Aristotle  (384 - 322 BCE)  and his influence

Aristotle's works:  Physics, Organon, Politics, Metaphysics, On the Soul, Nicomachean Ethics,
                              Rhetoric, Poetics


Aristotle argued against Plato's theories of knowledge. 

  1)  The "form" of the thing is not somewhere up there, it is right here embedded in the object itself.  The "form" or idea of a tree is in the tree you are viewing. 

2)   Against Plato's rationalism, Aristotle promoted empiricism.  The senses could be trusted.   Aristotle famously says, ‘nothing is found in the intellect which was not found first in the senses’ (‘Nihil est in intellectu quin prius fuerit in sensu’).  The fact that our knowledge derives from experience does not mean that it ends there.  A deeper understanding of the world comes from using the thinking faculty of our minds (the intellect) to bear on our sensory experience, so that we may form ideas, combine them into propositions, and then to reason on the basis that these propositions develop our knowledge still further.  The mind possesses the innate power to discriminate and to assimilate information.  A process altogether different to Plato’s notion of specific innate knowledge expounded in his theory of ideal forms.   

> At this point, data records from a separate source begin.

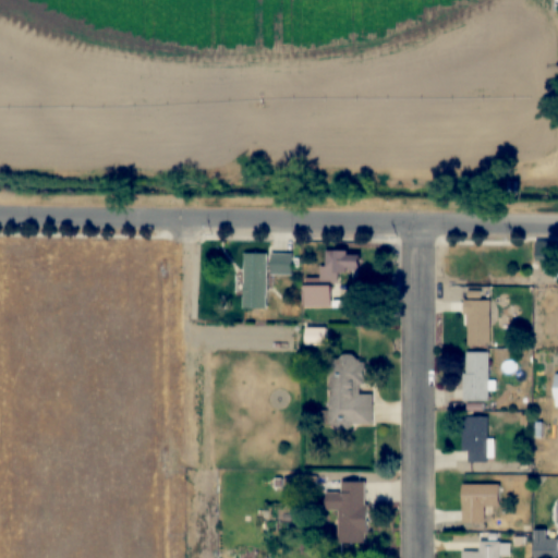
[(339,282),(339,270),(360,270),(360,252),(327,252),(326,273),(306,273),(306,282),(339,282)]
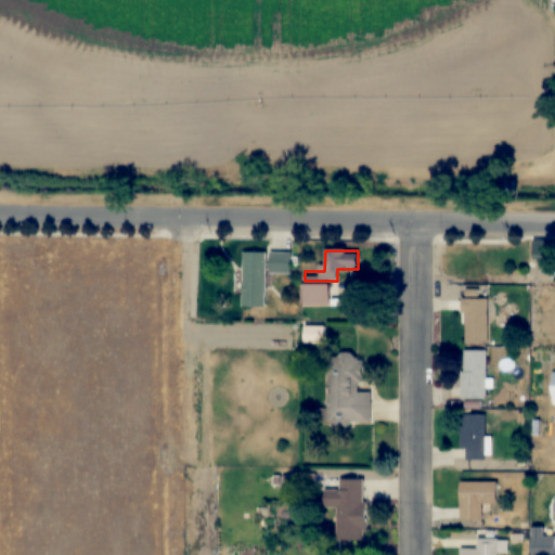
[(292,273),(292,253),(243,253),(243,308),(267,308),(267,273),(292,273)]
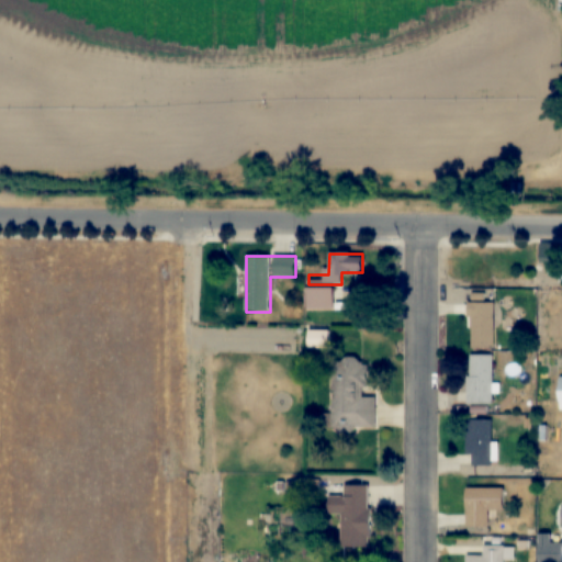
[(306,310),(334,310),(334,287),(306,287),(306,310)]
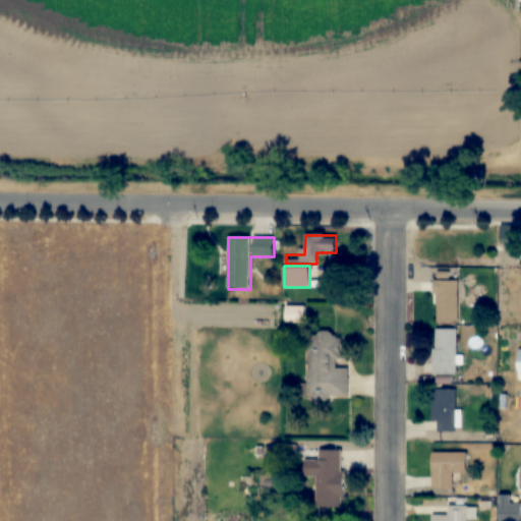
[(459,280),(436,280),(436,323),(459,323),(459,280)]
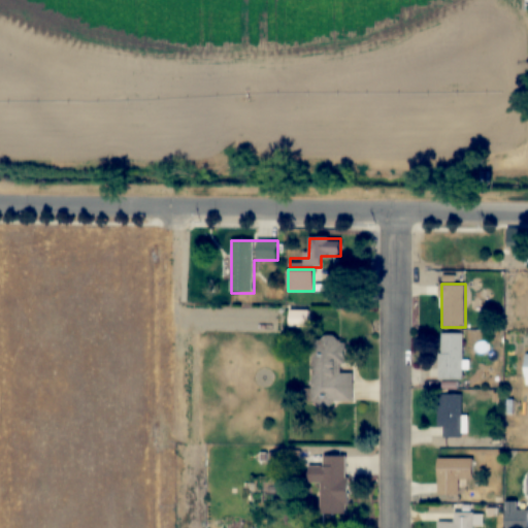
[(309,310),(290,310),(290,327),(309,327),(309,310)]
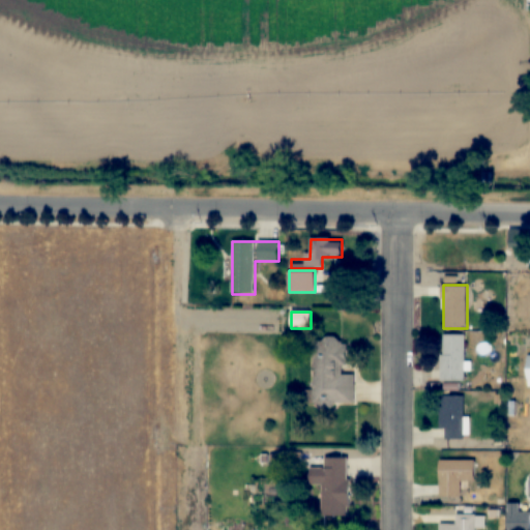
[(465,334),(442,334),(442,380),(465,380),(465,334)]
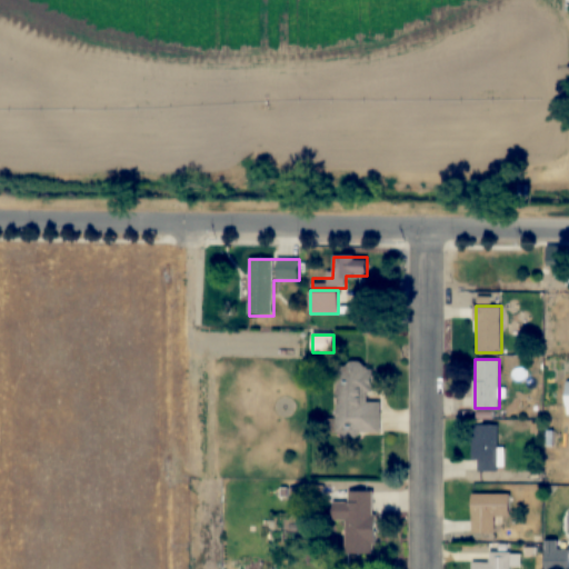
[(336,433),(381,433),(381,401),(372,401),(372,362),(335,362),(336,433)]
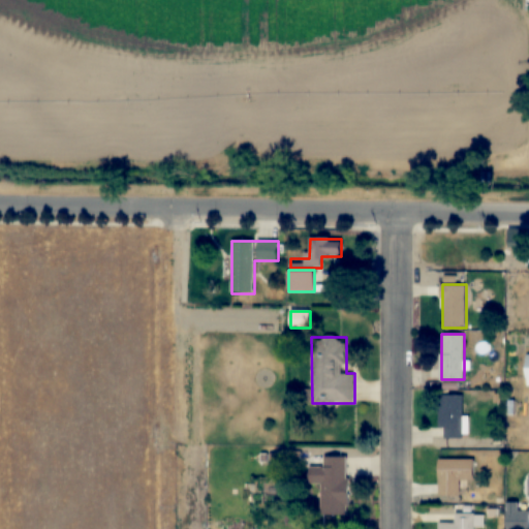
[(463,438),(463,395),(441,395),(440,438),(463,438)]
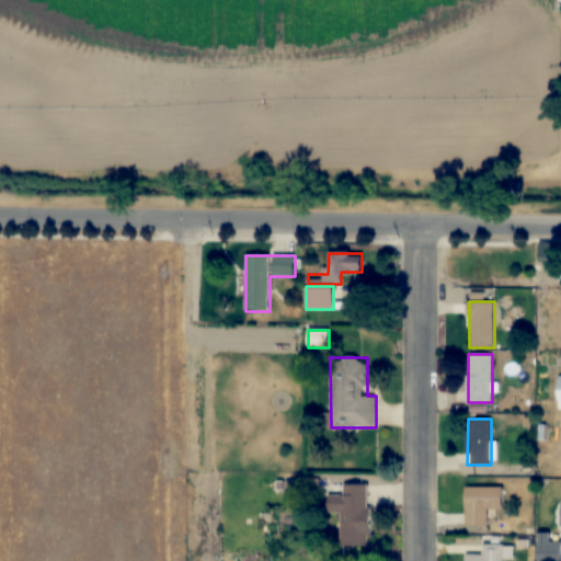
[(370,546),(369,484),(328,485),(329,513),(340,513),(341,547),(370,546)]
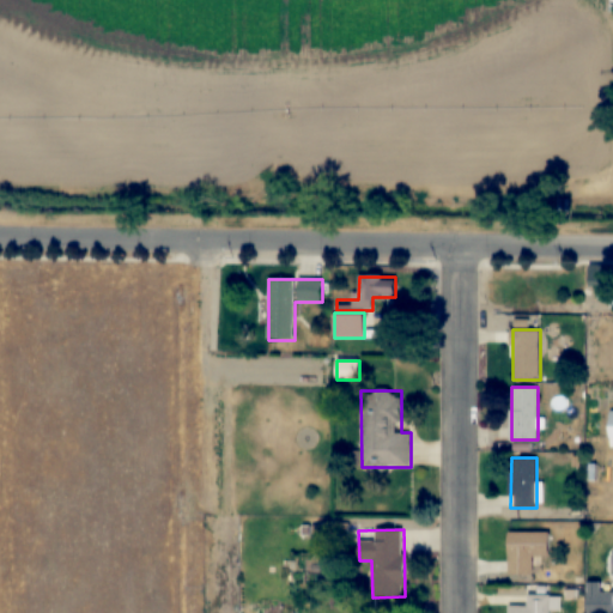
[(509,575),(533,575),(533,557),(550,557),(550,533),(509,533),(509,575)]
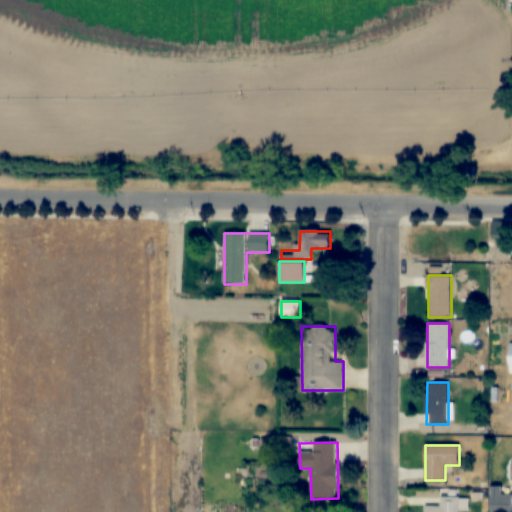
[(425,511),(459,511),(460,498),(441,498),(441,507),(425,506),(425,511)]
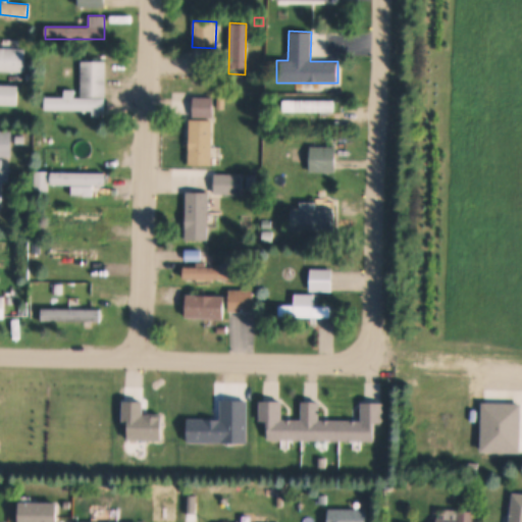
[(0,48),(25,49),(24,72),(0,71),(0,48)]
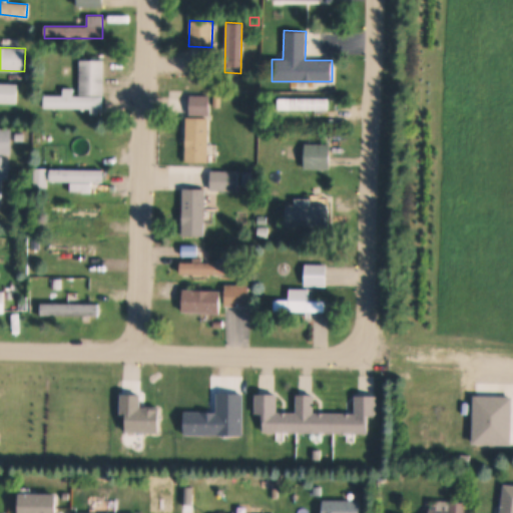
[(63,96),(63,88),(73,88),(73,96),(79,96),(80,60),(104,60),(103,110),(98,110),(98,115),(90,115),(90,109),(45,108),(45,95),(63,96)]
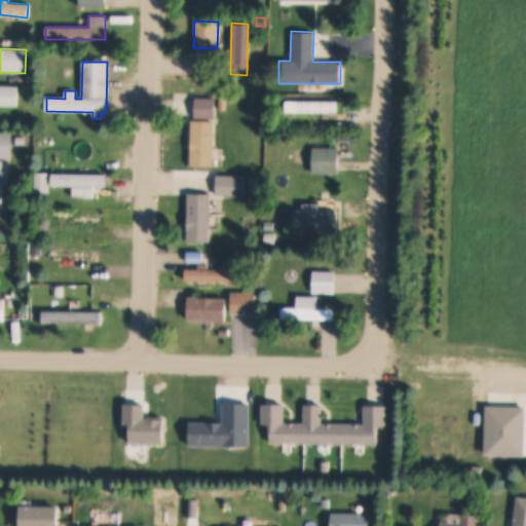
[(0,84),(19,85),(19,106),(0,106),(0,84)]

For Aristotle, knowledge was attained by viewing and studying the world.  He examined and cataloged an exhaustive number of plants and animals and classified them by traits.  For this he is regarded as the founder of empirical science.   

Aristotle was also the founder of western formal logic.  His type of logic is known as syllogistic, or term, logic.  It was the most used form of logic until the 19th century.

Aristotle's Metaphysics:  

The Four Causes  

    1.  Material Cause  -  What something consists of (is made of)
    2.  Formal  Cause   -   The thing's basic makeup, or essence
    3.  Efficient Cause  -  What brings it into existence, or makes it happen
    4.  Final Cause      -   Its purpose for being (what it is for?)
 

Aristotle applied the Final Cause to biology, to understand the parts of a plant, was to understand how a plant functions.


Teleology:  The idea that something is moving in its only possible, determined, direction in order to fulfill its "final cause."  


    Karl Marx:    History is moving through stages towards it final and inevitable stage; communism. 

    Christianity:  History is moving towards the Apocalypse / Final Judgement. 



Hylomorphism  -  Change: Potentiality / Actuality 

  Potentiality  -  The possibilities in something for motion or change when conditions are right and nothing stops them.  

  Actuality  -  Refers to something being in its own type of action or at work, as all things are when they are real in the fullest sense, and not just potentially real.


        For Aristotle, natural motion is the motion arising from the nature of an object (it is one of its characteristics).  This motion does not require an external cause in order to occur.  For example: Heavy bodies naturally move toward the center of the earth, therefore falling is a natural motion.  The natural movement of the celestial bodies made of ether is circular (see the Ptolemaic planetary system) rather than a movement toward the center of the earth.

The Unmoved Mover -  Aristotle's theory of reality is based largely on movement.  Understanding the world involves understanding how physical objects move in location or in property (how they change; e.g. how does something change from hot to cold?).  Everything is moved by something else that is moving.  But at some point, there must be something that is not moved but moves to put things into motion, the originator of motion.  That thing is the Unmoved Mover; the first cause of everything.  The Unmoved Mover is an "active intellect."  Its only activity is contemplating perfect contemplation (notice Platos' influence; the perfect idea of contemplation).   


Aristotle's physics:

The Classical elements

Water, air, fire, earth and aether (or ether).  Aether was an element between the planets in the heavens (there was no vacuum).  Aether made planets move in circular patterns.